Against Doom: A Climate Insurgency Manual

by Jeremy Brecher
ISBN: 978-1-62963-385-5
PP: 128
Publisher: PM Press 2017
£11.99

Easy to read 100 page book about how to collaborate and proactively work to stop the end of the world — or at least the extermination of humanity — aka climate change. Clearly committed to non-violent direct action, there is a lot here that could be useful for anti-capitalists and anti-imperialists interested in working on the issue of climate change with more mainstream peeps. In case you’ve forgotten the standard guidelines for behaving nicely and politely with liberals and other largely pro-capitalist forces, the book offers some useful reminders about how to frame your position or voice.

Some anti-fascist movement folks could probably learn a point or two by reading this text and then applying the same methods to anti-fascist organising. Check out chapters eight and nine on turning the public’s mind and turning worriers into warriors. Both chapters probably have the greatest value for any movement, including fighting climate change, because they help address two key issues: dealing with the public and getting privileged and/or scared people to move past worry into action.

Another key tool Brecher leverages is connecting the struggle to the Public Trust Doctrine. This is brilliant, and it is leveraged by other activists aside from Brecher. The concept, though, of acting to enforce the laws even when government won’t, is instructive. What claim do animal rights, prison abolition, and anti-imperialists center that connects with their intended audience?

Some tone and attitude were annoying, and yes, I get irked when people do not want to remove the underlying cause for global destruction, market and state sponsored capitalisms aka greed, but, in the mean time, Brecher’s book offers a clear and open road map for people of all sane political stripes that want to make sure there’s still a planet to live on. And while Black Blocs, direct action, and militancy is certainly helpful in multiple venues and multiple issues, Brecher’s book offers a quick, easy guide for those who want to put on liberal activist masks for a bit and work collaboratively with masses to avoid human species suicide.

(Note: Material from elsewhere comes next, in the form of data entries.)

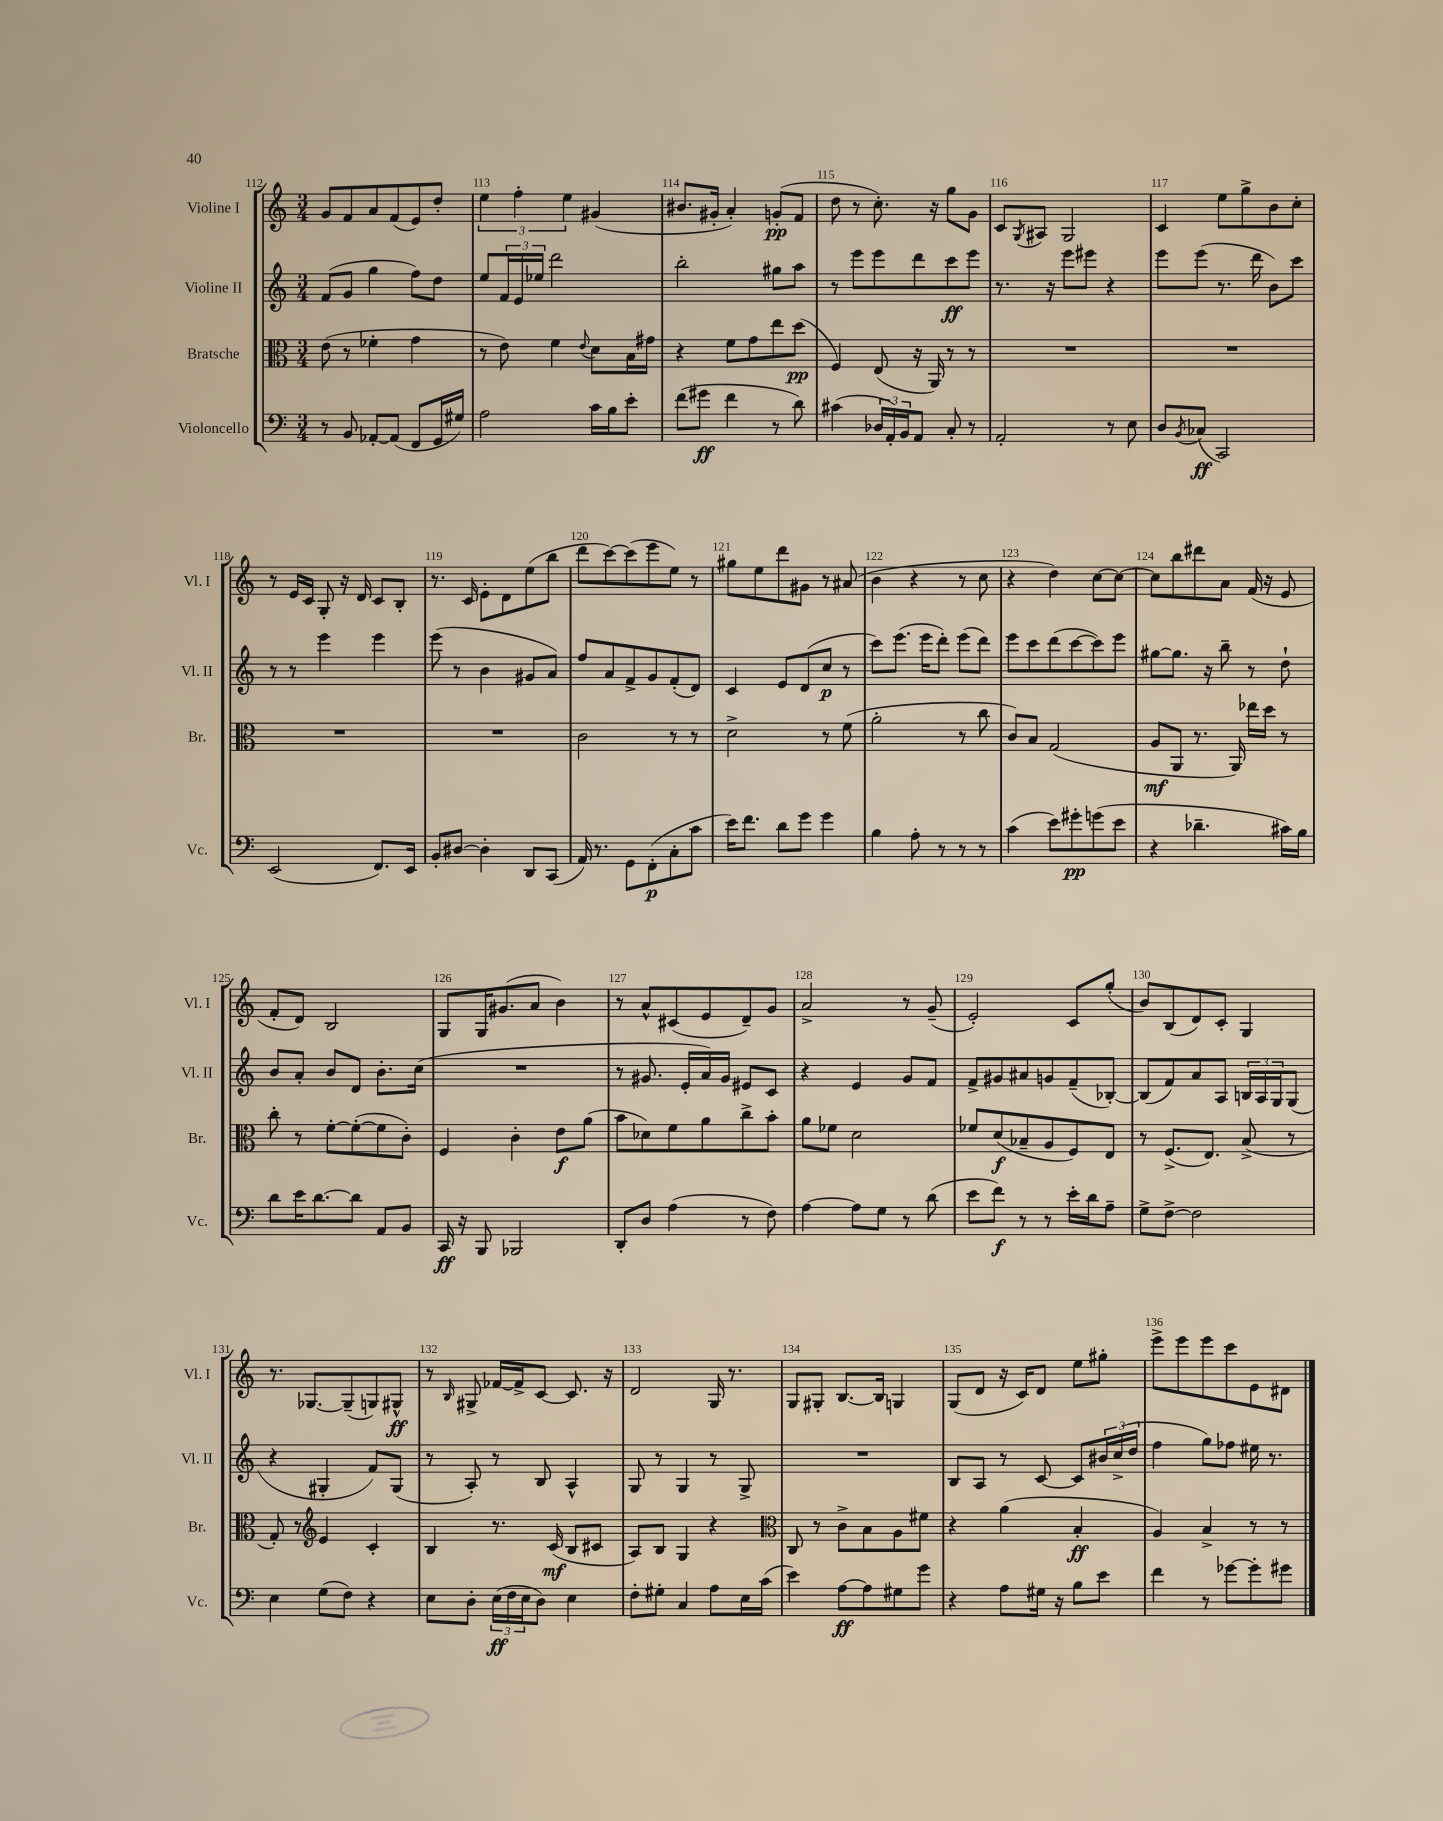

**kern	**kern	**kern	**kern
*staff4	*staff3	*staff2	*staff1
*clefF4	*clefC3	*clefG2	*clefG2
*k[]	*k[]	*k[]	*k[]
*M3/4	*M3/4	*M3/4	*M3/4
8r	(8e	(8f	8g
8BB	8r	8g	8f
[8AA-'	4f-'	4gg	8a
(8AA-]	.	.	(8f
8FF	4g	8ff)	8e)
16GG	.	8dd	8dd'
16G#)	.	.	.
=	=	=	=
2A	8r	8ee	6ee
.	8e)	24f	.
.	.	24e	6ff'
.	.	24ee-	.
.	4f	2ddd	.
.	.	.	6ee
.	8qqe	.	.
16c	8d	.	(4g#
16B	.	.	.
8e'	16B	.	.
.	16g#	.	.
=	=	=	=
(8f	4r	2bb'	8.b#
8g#	.	.	.
.	.	.	16g#'
4f	8f	.	4a')
.	8g	.	.
8r	8ee	8gg#	(8g'
8d)	(8dd	8aa	8f
=	=	=	=
(4c#	4F)	8r	8dd
.	.	8eee	8r
24D-	(8E	8eee	8.cc')
24AA')	.	.	.
24BB	.	.	.
8AA	16r	8ddd	.
.	16AA)	.	16r
8C'	8r	8ccc	8gg
8r	8r	8eee	8g
=	=	=	=
2AA'	2.r	8.r	8c
.	.	.	8qG
.	.	.	8A#
.	.	16r	.
.	.	8eee	2G
.	.	8eee#	.
8r	.	4r	.
8E	.	.	.
=	=	=	=
8D	2.r	8eee	4c
8qBB	.	.	.
(8C-	.	(8eee	.
2CC)	.	8.r	8ee
.	.	.	8gg^
.	.	16ddd	.
.	.	8b)	8b
.	.	8ccc	8cc'
=	=	=	=
(2EE	2.r	8r	8r
.	.	8r	16e
.	.	.	16c
.	.	4eee	8G'
.	.	.	16r
.	.	.	16d
8.FF)	.	4eee	8c
.	.	.	8B'
16EE	.	.	.
=	=	=	=
8BB'	2.r	(8eee	8.r
[8D#	.	8r	.
.	.	.	16c
4D#']	.	4b	8e'
.	.	.	8d
8DD	.	8g#	(8ee
(8CC	.	8a)	8bb
=	=	=	=
16AA)	2c	8ff	8ddd
8.r	.	.	.
.	.	8a	[8ccc)
8GG	.	8f^	(8ccc]
(8FF'	.	8g	8eee
8C'	8r	(8f'	8ee)
8c	8r	8d)	8r
=	=	=	=
16e)	2d^	4c	8gg#
8.f	.	.	.
.	.	.	8ee
8d	.	8e	8ddd
8g	.	(8d	8g#
4g	8r	8cc	8r
.	(8f	8r	(8a#
=	=	=	=
4B	2a'	8ccc)	4b
.	.	(8.eee	.
8A'	.	.	4r
.	.	16eee	.
8r	.	8ddd')	.
8r	8r	(8eee	8r
8r	8cc	8ddd)	8cc
=	=	=	=
(4c	8c)	8eee	4r
.	8B	8ccc	.
8e)	(2G	(8ddd	4dd)
8g#'	.	[8ccc	.
(8g	.	8ccc])	[8cc
8e	.	8eee	8cc_
=	=	=	=
4r	8A	[8gg#	8cc]
.	8AA	8.gg#]	8bb
4.d-~	8.r	.	8ddd#
.	.	16r	.
.	.	8bb~	8a
.	16AA)	.	.
.	16ee-	8r	(16f
.	16dd	.	16r
16c#)	8r	8dd`	8e
16B	.	.	.
=	=	=	=
8d	8cc'	8b	8f'
16e	8r	8a'	8d)
[8.d	.	.	.
.	[8f'	8b	2B
8d]	(8f'_	8d	.
8AA	8f]	8.b'	.
8BB	8c')	.	.
.	.	(16cc	.
=	=	=	=
16CC	4F	2.r	8G
16r	.	.	.
8BBB	.	.	16G
.	.	.	(8.g#
2BBB-	4c'	.	.
.	.	.	8a
.	8e	.	4b)
.	(8a	.	.
=	=	=	=
8DD'	8b	8r	8r
8D	8d-)	8.g#	8a^^
(4A	8f	.	(8c#
.	.	16e'	.
.	8a	16a)	8e
.	.	16g#	.
8r	8cc^	8e#	8d~)
8F)	8b'	8c	8g
=	=	=	=
[4A	8a	4r	2a^
.	8f-	.	.
8A]	2d	4e	.
8G	.	.	.
8r	.	8g	8r
(8d	.	8f	(8g~
=	=	=	=
8e	8f-	8f^	2e')
8f)	(8d	8g#	.
8r	8B-~	8a#	.
8r	8A	8g	.
16e'	8F)	(8f~	8c
16d	.	.	.
8A~	8E	[8B-')	(8gg'
=	=	=	=
8G^	8r	(8B-]	8b)
[8F^	(8.F^	8f)	(8B
2F]	.	8a	8d)
.	8.E)	.	.
.	.	8A	8c'
.	(8B^	24B	4G
.	.	24A	.
.	.	24G	.
.	8r	(8G	.
=	=	=	=
4E	8G')	4r	8.r
.	8r	.	.
.	.	.	[8.G-
*	*clefG2	*	*
(8G	4e	4G#'	.
8F)	.	.	(8G-~]
4r	4c'	8f)	8G)
.	.	(8G#	8G#^^
=	=	=	=
8E	4B	8r	8r
.	.	.	16qqB
8D'	.	8A')	8G#^
(24E	8.r	8r	[16f-
24F	.	.	.
.	.	.	16f-^]
24E	.	.	.
8D)	.	8B	[8c
.	(16c	.	.
4E	8B	4A^^	8.c]
.	8c#	.	.
.	.	.	16r
=	=	=	=
8F'	8A)	8G	2d
8G#'	8B	8r	.
4C	4G	4G	.
8A	4r	8r	16G
.	.	.	8.r
16E	.	8G^	.
(16c	.	.	.
=	=	=	=
*	*clefC3	*	*
4e)	8C	2.r	8G
.	8r	.	8G#'
[8A	8c^	.	[8.B
8A]	8B	.	.
.	.	.	16B]
8G#	8A	.	4G
8g	8f#	.	.
=	=	=	=
4r	4r	8B	(8G
.	.	8A	8d
8A	(4a	8r	16r
.	.	.	16c)
16G#	.	[8c	8d
16r	.	.	.
8B	4B'	8c]	8ee
8e	.	24b#	8gg#'
.	.	(24cc^	.
.	.	24dd	.
=	=	=	=
4f	4A)	4ff	8eee^
.	.	.	8eee
8r	4B^	8gg)	8eee
[8g-	.	8ff-	8ccc
8g-']	8r	16ee#	8e
.	.	8.r	.
8g#	8r	.	8d#
==	==	==	==
*-	*-	*-	*-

My beef: using the term insurgency is hyperbolic because it implies armed conflict. Brecher is clearly non-violent and seems to abhor non-symbolic property destruction. So be it. Then again, maybe he’s using insurgency to encourage placard carrying, protest marshall obeying, normally okay with law enforcement feeling people, aka white middle class, to finally throw down a bit more, get arrested, and actually move past their Facebook protest posts while trying to save the planet.

While not meant for readers of 4strugglemag or It’s Going Down, Against Doom does present a well-structured, accessible argument on an issue that most thinking people are relatively concerned about.